I'm using the German stemming analyzer to index a database using
acts_as_ferret. I have some troube with wildcard queries which I'm
extensivly using (and needing) for autocompleter fields.

The problem is the following:

In this example, the indexed model contains street names. Some of these
names are:

* Alte Bürger
* Alter Fährweg
* Am Alten Vorhafen
* ...

So lots of names which Street#find_with_ferret could match. Let's try:

# Street.find_with_ferret "al*"
-> ["Alte Bürger", "Alter Fährweg", "Am Alten Vorhafen", ...]

Fine so far. Next:

# Street.find_with_ferret "alt*"
-> ["Alte Bürger", "Alter Fährweg", "Am Alten Vorhafen", ...]

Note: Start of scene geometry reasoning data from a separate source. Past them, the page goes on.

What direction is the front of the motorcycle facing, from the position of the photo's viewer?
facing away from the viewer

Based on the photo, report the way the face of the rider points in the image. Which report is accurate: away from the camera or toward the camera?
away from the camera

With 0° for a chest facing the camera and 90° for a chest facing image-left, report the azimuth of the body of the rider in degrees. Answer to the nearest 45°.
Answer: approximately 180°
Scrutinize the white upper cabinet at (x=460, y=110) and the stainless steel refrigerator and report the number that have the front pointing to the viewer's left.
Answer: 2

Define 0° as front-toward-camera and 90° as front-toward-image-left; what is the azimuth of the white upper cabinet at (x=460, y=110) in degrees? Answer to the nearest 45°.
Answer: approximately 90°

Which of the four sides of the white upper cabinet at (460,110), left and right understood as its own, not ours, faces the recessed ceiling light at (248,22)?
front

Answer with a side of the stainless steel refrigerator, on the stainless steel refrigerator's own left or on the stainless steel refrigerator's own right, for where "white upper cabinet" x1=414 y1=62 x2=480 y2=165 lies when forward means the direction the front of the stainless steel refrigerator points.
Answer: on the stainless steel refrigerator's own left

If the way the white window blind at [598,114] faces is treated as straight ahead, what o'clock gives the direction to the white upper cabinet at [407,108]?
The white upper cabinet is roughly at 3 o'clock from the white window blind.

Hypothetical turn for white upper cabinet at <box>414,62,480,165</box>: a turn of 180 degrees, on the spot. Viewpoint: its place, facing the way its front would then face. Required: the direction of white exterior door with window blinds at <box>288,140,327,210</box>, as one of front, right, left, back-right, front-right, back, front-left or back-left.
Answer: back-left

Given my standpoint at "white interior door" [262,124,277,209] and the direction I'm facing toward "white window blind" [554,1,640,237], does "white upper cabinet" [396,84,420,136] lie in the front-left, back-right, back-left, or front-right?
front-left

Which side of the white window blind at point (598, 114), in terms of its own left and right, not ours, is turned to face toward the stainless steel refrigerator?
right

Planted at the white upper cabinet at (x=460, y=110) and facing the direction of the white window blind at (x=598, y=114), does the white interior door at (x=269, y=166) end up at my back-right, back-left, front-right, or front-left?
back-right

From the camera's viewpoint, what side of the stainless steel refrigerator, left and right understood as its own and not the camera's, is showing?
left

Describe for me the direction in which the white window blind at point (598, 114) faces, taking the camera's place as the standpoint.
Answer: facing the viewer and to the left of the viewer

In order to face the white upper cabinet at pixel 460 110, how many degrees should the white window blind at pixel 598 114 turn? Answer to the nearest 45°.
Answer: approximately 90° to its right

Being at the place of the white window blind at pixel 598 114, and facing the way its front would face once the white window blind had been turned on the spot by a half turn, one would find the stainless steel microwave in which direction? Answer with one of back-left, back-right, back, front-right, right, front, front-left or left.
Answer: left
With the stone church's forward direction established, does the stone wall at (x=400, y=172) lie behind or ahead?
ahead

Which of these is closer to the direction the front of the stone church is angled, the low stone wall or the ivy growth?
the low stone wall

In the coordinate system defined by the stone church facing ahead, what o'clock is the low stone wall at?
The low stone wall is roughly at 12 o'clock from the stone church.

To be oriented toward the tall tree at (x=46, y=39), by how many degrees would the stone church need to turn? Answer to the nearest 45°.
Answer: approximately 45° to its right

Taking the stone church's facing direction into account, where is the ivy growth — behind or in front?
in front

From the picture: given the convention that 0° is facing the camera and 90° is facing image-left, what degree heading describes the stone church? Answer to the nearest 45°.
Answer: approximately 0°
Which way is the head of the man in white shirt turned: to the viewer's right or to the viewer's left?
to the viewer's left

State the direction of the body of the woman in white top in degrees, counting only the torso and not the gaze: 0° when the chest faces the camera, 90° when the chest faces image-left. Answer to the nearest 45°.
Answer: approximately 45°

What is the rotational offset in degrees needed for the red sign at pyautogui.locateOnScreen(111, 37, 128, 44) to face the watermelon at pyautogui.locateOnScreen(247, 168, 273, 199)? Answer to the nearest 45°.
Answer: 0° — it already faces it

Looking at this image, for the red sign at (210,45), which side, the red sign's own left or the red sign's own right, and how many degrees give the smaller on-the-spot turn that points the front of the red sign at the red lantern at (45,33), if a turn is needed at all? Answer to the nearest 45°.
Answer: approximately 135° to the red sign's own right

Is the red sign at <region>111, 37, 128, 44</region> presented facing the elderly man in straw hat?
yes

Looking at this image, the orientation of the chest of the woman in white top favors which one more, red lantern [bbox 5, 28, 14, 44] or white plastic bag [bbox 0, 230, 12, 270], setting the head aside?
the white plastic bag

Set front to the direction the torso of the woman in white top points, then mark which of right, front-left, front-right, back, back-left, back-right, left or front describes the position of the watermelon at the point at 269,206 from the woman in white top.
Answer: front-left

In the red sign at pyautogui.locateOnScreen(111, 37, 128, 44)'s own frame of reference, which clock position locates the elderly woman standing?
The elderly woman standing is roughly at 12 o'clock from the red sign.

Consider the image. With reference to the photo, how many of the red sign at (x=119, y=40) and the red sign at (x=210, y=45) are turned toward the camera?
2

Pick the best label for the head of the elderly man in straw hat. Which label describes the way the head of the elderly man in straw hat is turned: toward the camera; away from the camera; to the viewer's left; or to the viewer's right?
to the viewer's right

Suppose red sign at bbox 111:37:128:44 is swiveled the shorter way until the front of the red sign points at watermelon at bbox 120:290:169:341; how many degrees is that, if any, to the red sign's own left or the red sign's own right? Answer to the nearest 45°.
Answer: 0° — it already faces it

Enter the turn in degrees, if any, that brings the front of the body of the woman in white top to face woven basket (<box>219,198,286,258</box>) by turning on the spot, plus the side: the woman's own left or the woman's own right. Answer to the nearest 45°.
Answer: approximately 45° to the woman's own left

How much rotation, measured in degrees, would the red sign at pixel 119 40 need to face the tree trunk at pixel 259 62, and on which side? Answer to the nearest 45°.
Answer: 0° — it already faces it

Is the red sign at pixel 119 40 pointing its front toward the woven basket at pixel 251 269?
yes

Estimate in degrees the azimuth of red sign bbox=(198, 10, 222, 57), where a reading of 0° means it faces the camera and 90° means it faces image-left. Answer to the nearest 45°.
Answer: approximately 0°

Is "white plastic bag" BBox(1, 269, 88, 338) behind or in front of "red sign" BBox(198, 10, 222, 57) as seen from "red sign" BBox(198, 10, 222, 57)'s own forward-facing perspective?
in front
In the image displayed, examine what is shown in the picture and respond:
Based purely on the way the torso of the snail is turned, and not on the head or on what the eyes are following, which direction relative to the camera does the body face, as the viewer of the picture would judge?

No let's add another letter:

# Street.find_with_ferret "alt*"
-> []

Whoops, nothing there. It should match all the same list entries. It
looks like this happens to all words added to the index using a stemming
analyzer. Using without wildcards works:

# Street.find_with_ferret "alte"
-> ["Alte Bürger", "Alter Fährweg", "Am Alten Vorhafen", ...]

Something similar happens with other search terms:

--> Database contains "Rasenweg" ("weg" is stripped away by an analyzer
and also a stopword)

# Street.find_with_ferret "rasen*"
-> []           # <-- unexpected

# Street.find_with_ferret "rasen"
-> ["Rasenweg"] # <-- expected

# Street.find_with_ferret "ras*"
-> ["Rasenweg"] # <-- expected

How can I fix this or how is this usually handled? I need to do queries
like this:

# Street.find_with_ferret "(alte~ bü~)||(alte*bü*)"

and it should return "Alte Bürger" in the results. This works when I
reformulate the query to:

# Street.find_with_ferret "alte~||bü~||alte*bü*"

but this delivers way too inaccurate results.